═════ Extracted material ═════

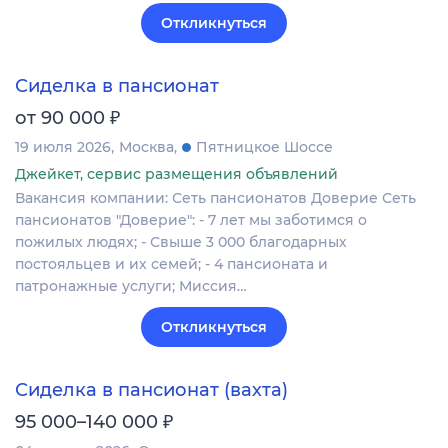
Откликнуться
Сиделка в пансионат
₽
от 90 000
19 июля 2026
Москва
Пятницкое Шоссе
Джейкет, сервис размещения объявлений
Вакансия компании: Сеть пансионатов Доверие Сеть
пансионатов "Доверие": - 7 лет мы заботимся о
пожилых людях; - Свыше 3 000 благодарных
постояльцев и их семей; - 4 пансионата и
патронажные услуги; Миссия…
Откликнуться
Сиделка в пансионат (вахта)
₽
95 000–140 000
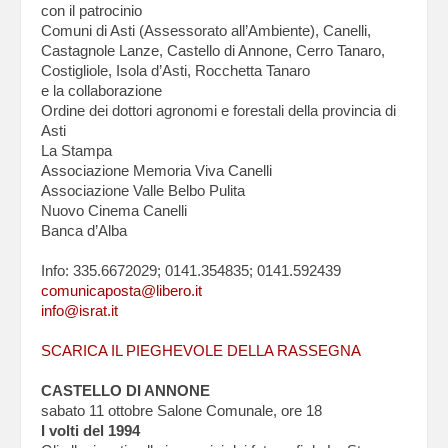
con il patrocinio
Comuni di Asti (Assessorato all’Ambiente), Canelli,
Castagnole Lanze, Castello di Annone, Cerro Tanaro,
Costigliole, Isola d’Asti, Rocchetta Tanaro
e la collaborazione
Ordine dei dottori agronomi e forestali della provincia di
Asti
La Stampa
Associazione Memoria Viva Canelli
Associazione Valle Belbo Pulita
Nuovo Cinema Canelli
Banca d’Alba
Info: 335.6672029; 0141.354835; 0141.592439
comunicaposta@libero.it
info@israt.it
SCARICA IL PIEGHEVOLE DELLA RASSEGNA
CASTELLO DI ANNONE
sabato 11 ottobre Salone Comunale, ore 18
I volti del 1994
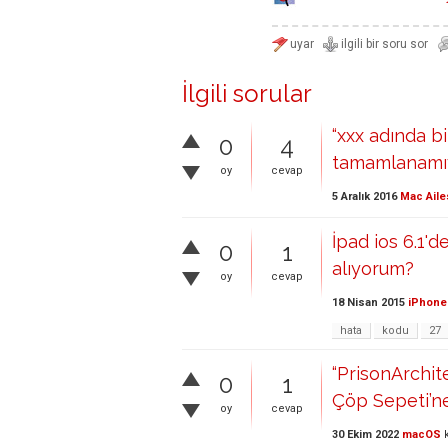
İlgili sorular
“xxx adında b
0
4
tamamlanamıy
oy
cevap
5 Aralık 2016
Mac Aile
İpad ios 6.1'
0
1
alıyorum?
oy
cevap
18 Nisan 2015
iPhone 
hata
kodu
27
“PrisonArchit
0
1
Çöp Sepeti’ne
oy
cevap
30 Ekim 2022
macOS
k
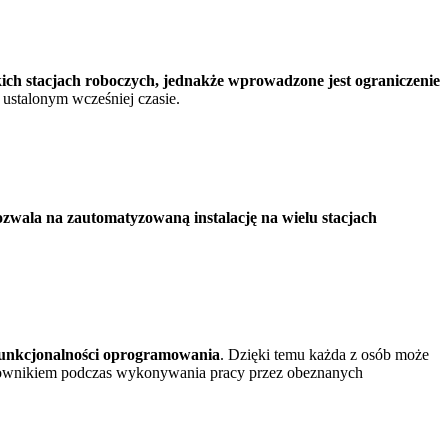
ch stacjach roboczych, jednakże wprowadzone jest ograniczenie
ustalonym wcześniej czasie.
zwala na zautomatyzowaną instalację na wielu stacjach
z funkcjonalności oprogramowania
. Dzięki temu każda z osób może
racownikiem podczas wykonywania pracy przez obeznanych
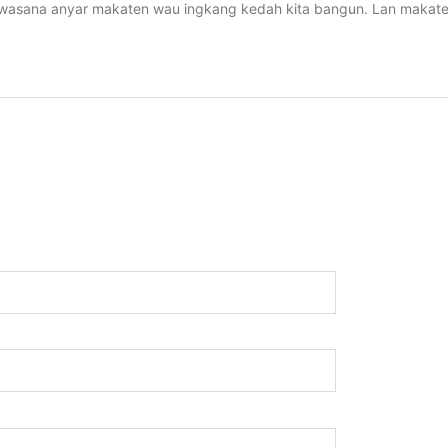
Swasana anyar makaten wau ingkang kedah kita bangun. Lan makaten 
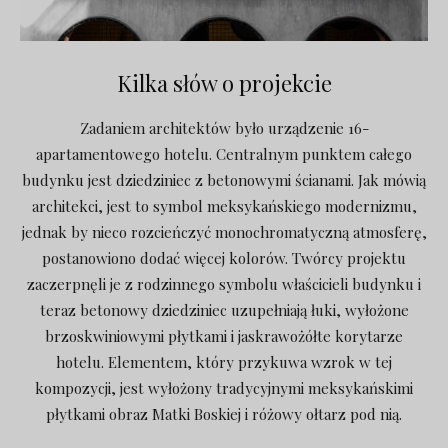
Kilka słów o projekcie
Zadaniem architektów było urządzenie 16-
apartamentowego hotelu. Centralnym punktem całego
budynku jest dziedziniec z betonowymi ścianami. Jak mówią
architekci, jest to symbol meksykańskiego modernizmu,
jednak by nieco rozcieńczyć monochromatyczną atmosferę,
postanowiono dodać więcej kolorów. Twórcy projektu
zaczerpnęli je z rodzinnego symbolu właścicieli budynku i
teraz betonowy dziedziniec uzupełniają łuki, wyłożone
brzoskwiniowymi płytkami i jaskrawożółte korytarze
hotelu. Elementem, który przykuwa wzrok w tej
kompozycji, jest wyłożony tradycyjnymi meksykańskimi
płytkami obraz Matki Boskiej i różowy ołtarz pod nią.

═════

> What this task involves:
Please copy each line from the material above in which the string "dziedziniec" appears.

> Reply:
budynku jest dziedziniec z betonowymi ścianami. Jak mówią
teraz betonowy dziedziniec uzupełniają łuki, wyłożone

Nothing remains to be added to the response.